Let's look at two examples of misleading information. The first is rather harmless, the second potentially less so. In the same post in which she calls me “patronizing”, one member writes: “You also say that vaginal birth injures tissues and the only issue is to what degree. I know plenty of women who had no tearing, no pain afterwards, and no dysfunction. So I further disagree that injury always happens.”

While we should appreciate disagreement, such dispute should be substantive. Granted the member may not have immediate access to an obstetrical textbook, but the internet lists more than 54,000 sites in which pelvic floor dysfunction and pelvic injury following normal labor is discussed. One such site is: http://www.cmaj.ca/cgi/content/full/166/3/337.

Excerpts from a dataset
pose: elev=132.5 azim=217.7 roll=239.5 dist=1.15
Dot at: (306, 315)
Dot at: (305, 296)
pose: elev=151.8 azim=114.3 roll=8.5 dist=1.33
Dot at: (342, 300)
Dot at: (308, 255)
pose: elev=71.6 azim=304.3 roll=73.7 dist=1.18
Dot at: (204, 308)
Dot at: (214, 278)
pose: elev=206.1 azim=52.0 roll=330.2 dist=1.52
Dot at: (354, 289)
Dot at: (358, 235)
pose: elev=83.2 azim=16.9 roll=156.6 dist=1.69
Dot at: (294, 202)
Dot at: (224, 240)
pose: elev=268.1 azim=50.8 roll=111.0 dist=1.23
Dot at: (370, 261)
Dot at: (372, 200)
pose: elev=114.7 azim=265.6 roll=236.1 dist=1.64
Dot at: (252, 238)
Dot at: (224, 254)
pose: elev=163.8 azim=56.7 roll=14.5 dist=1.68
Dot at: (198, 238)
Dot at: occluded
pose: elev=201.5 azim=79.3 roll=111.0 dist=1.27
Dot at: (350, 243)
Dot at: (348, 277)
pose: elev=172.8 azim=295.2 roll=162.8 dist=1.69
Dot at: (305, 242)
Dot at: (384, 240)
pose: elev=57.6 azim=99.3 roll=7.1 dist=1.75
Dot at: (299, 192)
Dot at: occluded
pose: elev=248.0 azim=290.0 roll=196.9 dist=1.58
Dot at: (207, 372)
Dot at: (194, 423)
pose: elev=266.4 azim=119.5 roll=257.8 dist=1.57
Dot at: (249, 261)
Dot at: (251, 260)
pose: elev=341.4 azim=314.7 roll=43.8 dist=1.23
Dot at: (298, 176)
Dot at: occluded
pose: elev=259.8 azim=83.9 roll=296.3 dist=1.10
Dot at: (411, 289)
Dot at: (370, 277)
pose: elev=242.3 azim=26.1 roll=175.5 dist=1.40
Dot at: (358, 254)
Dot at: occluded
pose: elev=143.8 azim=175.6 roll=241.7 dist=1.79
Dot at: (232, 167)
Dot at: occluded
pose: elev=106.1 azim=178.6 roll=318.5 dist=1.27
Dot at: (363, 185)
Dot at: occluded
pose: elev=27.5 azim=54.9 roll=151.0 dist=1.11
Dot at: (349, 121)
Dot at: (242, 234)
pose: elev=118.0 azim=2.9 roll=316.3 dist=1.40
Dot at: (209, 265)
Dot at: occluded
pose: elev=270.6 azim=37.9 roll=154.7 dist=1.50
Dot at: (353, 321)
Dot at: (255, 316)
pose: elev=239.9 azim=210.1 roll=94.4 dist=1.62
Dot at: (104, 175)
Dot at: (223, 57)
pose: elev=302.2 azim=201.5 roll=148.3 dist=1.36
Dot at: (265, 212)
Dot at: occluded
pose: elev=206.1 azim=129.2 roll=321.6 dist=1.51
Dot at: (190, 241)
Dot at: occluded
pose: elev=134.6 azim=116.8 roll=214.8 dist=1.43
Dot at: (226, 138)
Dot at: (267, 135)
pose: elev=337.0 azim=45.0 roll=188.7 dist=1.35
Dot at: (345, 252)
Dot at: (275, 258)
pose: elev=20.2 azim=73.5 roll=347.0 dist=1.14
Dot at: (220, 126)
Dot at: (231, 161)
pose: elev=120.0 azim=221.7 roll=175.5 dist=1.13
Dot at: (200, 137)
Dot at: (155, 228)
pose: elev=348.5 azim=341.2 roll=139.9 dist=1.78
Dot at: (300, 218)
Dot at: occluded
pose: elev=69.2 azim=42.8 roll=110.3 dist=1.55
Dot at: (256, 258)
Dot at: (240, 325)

— Required action —
In the birth-injury text, reproduce the part that opens with the words "While we should" and closes with "site is: http://www.cmaj.ca/cgi/content/full/166/3/337.", swapping "substantive" for "well founded".

— Task answer —
While we should appreciate disagreement, such dispute should be well founded. Granted the member may not have immediate access to an obstetrical textbook, but the internet lists more than 54,000 sites in which pelvic floor dysfunction and pelvic injury following normal labor is discussed. One such site is: http://www.cmaj.ca/cgi/content/full/166/3/337.